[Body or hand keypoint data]
--------------------------------

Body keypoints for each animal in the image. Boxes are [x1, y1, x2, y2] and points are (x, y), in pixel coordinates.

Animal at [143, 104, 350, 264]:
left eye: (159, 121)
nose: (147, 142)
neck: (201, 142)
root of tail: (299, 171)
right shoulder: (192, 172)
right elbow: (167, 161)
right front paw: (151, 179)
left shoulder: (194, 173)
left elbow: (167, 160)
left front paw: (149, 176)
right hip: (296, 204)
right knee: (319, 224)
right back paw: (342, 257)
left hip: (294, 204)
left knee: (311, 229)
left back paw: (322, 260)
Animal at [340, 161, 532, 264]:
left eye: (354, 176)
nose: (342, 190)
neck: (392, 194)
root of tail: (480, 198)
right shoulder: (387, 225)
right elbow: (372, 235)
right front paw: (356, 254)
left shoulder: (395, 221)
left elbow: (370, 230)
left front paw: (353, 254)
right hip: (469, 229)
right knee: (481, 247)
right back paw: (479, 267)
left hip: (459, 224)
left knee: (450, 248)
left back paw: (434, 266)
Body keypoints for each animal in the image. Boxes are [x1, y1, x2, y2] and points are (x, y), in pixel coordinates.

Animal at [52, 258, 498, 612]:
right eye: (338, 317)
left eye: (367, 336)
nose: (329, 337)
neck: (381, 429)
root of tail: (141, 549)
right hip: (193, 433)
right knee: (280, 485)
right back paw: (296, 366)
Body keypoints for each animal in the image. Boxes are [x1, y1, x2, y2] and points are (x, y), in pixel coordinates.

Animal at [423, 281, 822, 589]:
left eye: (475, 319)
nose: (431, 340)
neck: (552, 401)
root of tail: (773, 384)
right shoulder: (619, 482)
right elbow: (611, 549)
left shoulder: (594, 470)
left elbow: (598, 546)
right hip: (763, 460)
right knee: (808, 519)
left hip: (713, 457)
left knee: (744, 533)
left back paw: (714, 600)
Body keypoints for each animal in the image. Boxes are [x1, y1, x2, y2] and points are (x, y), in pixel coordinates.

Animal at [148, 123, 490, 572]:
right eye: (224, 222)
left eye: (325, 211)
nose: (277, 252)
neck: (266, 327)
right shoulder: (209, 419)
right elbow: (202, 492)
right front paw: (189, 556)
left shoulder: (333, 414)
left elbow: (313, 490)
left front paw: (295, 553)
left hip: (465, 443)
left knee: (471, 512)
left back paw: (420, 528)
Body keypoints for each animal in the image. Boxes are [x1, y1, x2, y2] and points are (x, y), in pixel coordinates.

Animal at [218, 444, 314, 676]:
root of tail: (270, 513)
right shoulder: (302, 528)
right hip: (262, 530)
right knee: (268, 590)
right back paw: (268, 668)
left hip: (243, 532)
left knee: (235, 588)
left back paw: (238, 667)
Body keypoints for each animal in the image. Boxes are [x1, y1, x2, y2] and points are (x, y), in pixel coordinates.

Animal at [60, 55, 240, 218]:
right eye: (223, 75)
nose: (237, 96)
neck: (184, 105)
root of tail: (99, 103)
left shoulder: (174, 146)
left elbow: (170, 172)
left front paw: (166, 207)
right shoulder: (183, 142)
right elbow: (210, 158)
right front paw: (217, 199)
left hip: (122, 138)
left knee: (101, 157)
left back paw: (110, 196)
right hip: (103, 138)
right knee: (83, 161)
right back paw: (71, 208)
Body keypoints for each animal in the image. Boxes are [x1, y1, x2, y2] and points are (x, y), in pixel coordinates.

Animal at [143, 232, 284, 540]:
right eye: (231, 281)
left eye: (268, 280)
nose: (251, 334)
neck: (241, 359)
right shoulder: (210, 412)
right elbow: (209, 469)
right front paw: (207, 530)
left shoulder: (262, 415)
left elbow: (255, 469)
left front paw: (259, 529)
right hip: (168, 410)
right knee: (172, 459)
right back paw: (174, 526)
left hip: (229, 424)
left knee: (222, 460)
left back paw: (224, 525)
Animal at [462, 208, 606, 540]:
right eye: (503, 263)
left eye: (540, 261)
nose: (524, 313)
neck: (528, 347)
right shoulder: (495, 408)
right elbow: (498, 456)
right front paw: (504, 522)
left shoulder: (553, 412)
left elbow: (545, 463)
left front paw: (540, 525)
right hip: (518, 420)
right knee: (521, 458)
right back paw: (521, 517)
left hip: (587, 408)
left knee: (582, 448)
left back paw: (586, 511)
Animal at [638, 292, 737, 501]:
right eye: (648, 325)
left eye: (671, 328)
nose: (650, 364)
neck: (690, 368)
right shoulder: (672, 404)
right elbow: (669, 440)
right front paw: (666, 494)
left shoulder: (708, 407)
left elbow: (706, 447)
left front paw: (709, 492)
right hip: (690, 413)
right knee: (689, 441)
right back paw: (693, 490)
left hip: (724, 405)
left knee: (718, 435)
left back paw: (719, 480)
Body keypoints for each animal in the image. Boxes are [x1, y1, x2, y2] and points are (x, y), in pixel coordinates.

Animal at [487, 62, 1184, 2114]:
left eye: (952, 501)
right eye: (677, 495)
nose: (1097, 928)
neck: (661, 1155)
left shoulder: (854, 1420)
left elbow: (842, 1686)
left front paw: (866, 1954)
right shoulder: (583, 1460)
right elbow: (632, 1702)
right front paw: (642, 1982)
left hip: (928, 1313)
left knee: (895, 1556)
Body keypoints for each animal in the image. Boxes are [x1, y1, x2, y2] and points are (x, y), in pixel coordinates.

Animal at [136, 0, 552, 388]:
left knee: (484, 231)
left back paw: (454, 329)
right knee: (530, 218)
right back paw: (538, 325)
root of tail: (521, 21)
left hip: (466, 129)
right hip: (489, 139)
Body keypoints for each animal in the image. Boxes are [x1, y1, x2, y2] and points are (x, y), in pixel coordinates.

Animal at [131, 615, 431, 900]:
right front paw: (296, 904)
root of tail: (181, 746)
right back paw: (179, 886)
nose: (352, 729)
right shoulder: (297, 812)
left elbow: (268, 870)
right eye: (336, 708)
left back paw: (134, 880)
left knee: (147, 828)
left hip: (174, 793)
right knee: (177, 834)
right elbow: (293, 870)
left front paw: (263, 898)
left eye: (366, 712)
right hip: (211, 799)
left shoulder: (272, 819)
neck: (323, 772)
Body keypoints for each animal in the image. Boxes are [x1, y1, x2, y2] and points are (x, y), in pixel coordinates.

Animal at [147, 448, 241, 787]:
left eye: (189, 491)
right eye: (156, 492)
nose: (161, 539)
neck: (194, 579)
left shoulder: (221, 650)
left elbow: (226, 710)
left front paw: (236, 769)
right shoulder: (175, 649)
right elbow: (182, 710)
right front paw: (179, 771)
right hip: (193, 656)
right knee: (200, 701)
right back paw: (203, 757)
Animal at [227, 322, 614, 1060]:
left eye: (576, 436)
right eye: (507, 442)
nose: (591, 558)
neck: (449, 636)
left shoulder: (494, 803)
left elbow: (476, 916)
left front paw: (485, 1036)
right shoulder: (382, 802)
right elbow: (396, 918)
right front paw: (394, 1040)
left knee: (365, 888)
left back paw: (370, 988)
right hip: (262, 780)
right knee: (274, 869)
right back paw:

--------------------------------

[What to work on]: Among the entries above, copy exactly only the lines starting with the one containing "right elbow: (372, 235)" and going through the one containing "right elbow: (611, 549)", both ends included.

[Solved problem]:
right elbow: (372, 235)
right front paw: (356, 254)
left shoulder: (395, 221)
left elbow: (370, 230)
left front paw: (353, 254)
right hip: (469, 229)
right knee: (481, 247)
right back paw: (479, 267)
left hip: (459, 224)
left knee: (450, 248)
left back paw: (434, 266)
Body keypoints for each animal in the image. Boxes are [x1, y1, x2, y2] and points are (x, y), in pixel coordinates.

Animal at [52, 258, 498, 612]:
right eye: (338, 317)
left eye: (367, 336)
nose: (329, 337)
neck: (381, 429)
root of tail: (141, 549)
right hip: (193, 433)
right knee: (280, 485)
right back paw: (296, 366)
Body keypoints for each animal in the image. Boxes are [x1, y1, x2, y2] and points are (x, y), in pixel coordinates.

Animal at [423, 281, 822, 589]:
left eye: (475, 319)
nose: (431, 340)
neck: (552, 401)
root of tail: (773, 384)
right shoulder: (619, 482)
right elbow: (611, 549)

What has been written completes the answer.